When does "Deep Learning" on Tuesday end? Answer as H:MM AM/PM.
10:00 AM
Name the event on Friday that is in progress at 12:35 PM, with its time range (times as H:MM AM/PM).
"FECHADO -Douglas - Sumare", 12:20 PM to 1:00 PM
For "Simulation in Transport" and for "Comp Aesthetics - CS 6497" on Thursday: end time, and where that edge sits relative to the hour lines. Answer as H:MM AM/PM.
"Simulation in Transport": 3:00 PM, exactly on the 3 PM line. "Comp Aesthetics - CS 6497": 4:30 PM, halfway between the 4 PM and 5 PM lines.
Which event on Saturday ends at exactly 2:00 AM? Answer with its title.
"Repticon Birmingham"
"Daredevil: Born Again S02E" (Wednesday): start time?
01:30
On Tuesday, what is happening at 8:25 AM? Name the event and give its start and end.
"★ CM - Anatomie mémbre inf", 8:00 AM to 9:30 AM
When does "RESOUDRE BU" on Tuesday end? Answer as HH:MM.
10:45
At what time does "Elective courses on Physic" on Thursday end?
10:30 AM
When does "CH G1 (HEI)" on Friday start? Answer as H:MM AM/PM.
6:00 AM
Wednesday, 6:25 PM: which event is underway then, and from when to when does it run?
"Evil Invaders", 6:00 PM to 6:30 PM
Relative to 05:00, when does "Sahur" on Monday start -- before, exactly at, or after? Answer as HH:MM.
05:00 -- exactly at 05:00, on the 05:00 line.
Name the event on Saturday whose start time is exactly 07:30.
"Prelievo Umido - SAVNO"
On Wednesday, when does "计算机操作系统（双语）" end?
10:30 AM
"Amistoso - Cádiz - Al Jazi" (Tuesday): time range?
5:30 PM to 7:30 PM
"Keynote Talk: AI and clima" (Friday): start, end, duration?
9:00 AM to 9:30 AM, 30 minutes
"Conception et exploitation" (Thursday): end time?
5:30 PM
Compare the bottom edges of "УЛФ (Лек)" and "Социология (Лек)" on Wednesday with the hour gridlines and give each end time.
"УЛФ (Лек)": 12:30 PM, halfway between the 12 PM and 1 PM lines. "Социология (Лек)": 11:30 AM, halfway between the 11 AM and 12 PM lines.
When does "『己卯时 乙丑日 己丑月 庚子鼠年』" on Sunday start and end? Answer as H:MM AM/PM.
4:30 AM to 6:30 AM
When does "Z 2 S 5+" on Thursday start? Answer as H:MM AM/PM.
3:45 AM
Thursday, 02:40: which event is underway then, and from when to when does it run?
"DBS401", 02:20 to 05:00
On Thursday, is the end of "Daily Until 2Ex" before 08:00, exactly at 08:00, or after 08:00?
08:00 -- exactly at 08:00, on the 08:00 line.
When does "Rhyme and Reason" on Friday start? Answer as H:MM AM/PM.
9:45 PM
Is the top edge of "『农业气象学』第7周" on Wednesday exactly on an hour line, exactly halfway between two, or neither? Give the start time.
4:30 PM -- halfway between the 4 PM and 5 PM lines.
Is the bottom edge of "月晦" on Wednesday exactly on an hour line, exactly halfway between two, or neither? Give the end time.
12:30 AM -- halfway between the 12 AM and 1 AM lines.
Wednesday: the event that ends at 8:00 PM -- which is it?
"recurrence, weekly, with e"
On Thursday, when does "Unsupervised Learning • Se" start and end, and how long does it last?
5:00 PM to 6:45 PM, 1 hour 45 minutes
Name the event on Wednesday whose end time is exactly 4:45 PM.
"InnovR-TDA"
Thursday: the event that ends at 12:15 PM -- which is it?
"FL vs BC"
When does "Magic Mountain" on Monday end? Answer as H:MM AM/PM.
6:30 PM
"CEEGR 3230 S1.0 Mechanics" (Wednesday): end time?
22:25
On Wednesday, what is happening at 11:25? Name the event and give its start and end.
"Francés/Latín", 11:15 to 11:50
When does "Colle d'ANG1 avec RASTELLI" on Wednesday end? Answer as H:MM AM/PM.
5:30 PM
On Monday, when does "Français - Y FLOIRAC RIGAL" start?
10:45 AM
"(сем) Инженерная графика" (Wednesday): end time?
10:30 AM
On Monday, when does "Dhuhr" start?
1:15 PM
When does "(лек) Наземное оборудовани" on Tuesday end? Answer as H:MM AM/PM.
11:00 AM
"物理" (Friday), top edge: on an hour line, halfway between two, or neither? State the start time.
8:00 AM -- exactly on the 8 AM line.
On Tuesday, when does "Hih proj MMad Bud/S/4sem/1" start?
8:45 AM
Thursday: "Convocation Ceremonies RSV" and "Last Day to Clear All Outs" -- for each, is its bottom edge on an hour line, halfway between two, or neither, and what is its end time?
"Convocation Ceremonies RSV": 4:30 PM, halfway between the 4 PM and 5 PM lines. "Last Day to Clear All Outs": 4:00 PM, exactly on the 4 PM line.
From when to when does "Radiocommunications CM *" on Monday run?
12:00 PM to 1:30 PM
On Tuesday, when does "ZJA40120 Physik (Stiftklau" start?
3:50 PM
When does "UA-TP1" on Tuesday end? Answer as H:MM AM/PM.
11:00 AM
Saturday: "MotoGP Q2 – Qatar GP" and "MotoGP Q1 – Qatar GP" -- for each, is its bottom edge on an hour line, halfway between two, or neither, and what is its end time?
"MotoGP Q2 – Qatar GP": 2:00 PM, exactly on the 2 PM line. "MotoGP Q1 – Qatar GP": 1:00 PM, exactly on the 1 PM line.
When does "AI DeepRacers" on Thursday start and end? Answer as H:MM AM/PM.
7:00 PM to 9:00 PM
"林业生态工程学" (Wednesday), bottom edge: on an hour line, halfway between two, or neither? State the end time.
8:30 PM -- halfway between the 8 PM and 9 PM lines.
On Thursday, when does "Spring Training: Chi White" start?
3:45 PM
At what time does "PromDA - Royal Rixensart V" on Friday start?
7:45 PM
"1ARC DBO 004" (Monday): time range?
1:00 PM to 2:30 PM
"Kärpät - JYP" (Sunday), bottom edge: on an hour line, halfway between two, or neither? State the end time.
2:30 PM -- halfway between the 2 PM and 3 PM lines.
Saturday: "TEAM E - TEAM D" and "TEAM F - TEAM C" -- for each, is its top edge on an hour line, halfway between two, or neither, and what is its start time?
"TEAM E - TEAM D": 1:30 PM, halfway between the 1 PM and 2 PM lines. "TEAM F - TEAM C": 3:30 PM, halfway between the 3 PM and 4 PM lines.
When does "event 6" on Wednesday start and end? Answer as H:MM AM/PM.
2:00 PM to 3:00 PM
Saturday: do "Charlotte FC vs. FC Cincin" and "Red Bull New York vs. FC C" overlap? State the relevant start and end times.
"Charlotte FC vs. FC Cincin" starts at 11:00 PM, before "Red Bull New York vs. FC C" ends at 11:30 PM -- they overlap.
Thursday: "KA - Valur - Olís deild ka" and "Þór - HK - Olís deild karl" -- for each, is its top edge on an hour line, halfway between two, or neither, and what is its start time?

# The request:
Reproduce the entries above without any change, starting with the line that contains "on Monday run?" and continuing through the final line of the entries.

# Expected answer:
From when to when does "Radiocommunications CM *" on Monday run?
12:00 PM to 1:30 PM
On Tuesday, when does "ZJA40120 Physik (Stiftklau" start?
3:50 PM
When does "UA-TP1" on Tuesday end? Answer as H:MM AM/PM.
11:00 AM
Saturday: "MotoGP Q2 – Qatar GP" and "MotoGP Q1 – Qatar GP" -- for each, is its bottom edge on an hour line, halfway between two, or neither, and what is its end time?
"MotoGP Q2 – Qatar GP": 2:00 PM, exactly on the 2 PM line. "MotoGP Q1 – Qatar GP": 1:00 PM, exactly on the 1 PM line.
When does "AI DeepRacers" on Thursday start and end? Answer as H:MM AM/PM.
7:00 PM to 9:00 PM
"林业生态工程学" (Wednesday), bottom edge: on an hour line, halfway between two, or neither? State the end time.
8:30 PM -- halfway between the 8 PM and 9 PM lines.
On Thursday, when does "Spring Training: Chi White" start?
3:45 PM
At what time does "PromDA - Royal Rixensart V" on Friday start?
7:45 PM
"1ARC DBO 004" (Monday): time range?
1:00 PM to 2:30 PM
"Kärpät - JYP" (Sunday), bottom edge: on an hour line, halfway between two, or neither? State the end time.
2:30 PM -- halfway between the 2 PM and 3 PM lines.
Saturday: "TEAM E - TEAM D" and "TEAM F - TEAM C" -- for each, is its top edge on an hour line, halfway between two, or neither, and what is its start time?
"TEAM E - TEAM D": 1:30 PM, halfway between the 1 PM and 2 PM lines. "TEAM F - TEAM C": 3:30 PM, halfway between the 3 PM and 4 PM lines.
When does "event 6" on Wednesday start and end? Answer as H:MM AM/PM.
2:00 PM to 3:00 PM
Saturday: do "Charlotte FC vs. FC Cincin" and "Red Bull New York vs. FC C" overlap? State the relevant start and end times.
"Charlotte FC vs. FC Cincin" starts at 11:00 PM, before "Red Bull New York vs. FC C" ends at 11:30 PM -- they overlap.
Thursday: "KA - Valur - Olís deild ka" and "Þór - HK - Olís deild karl" -- for each, is its top edge on an hour line, halfway between two, or neither, and what is its start time?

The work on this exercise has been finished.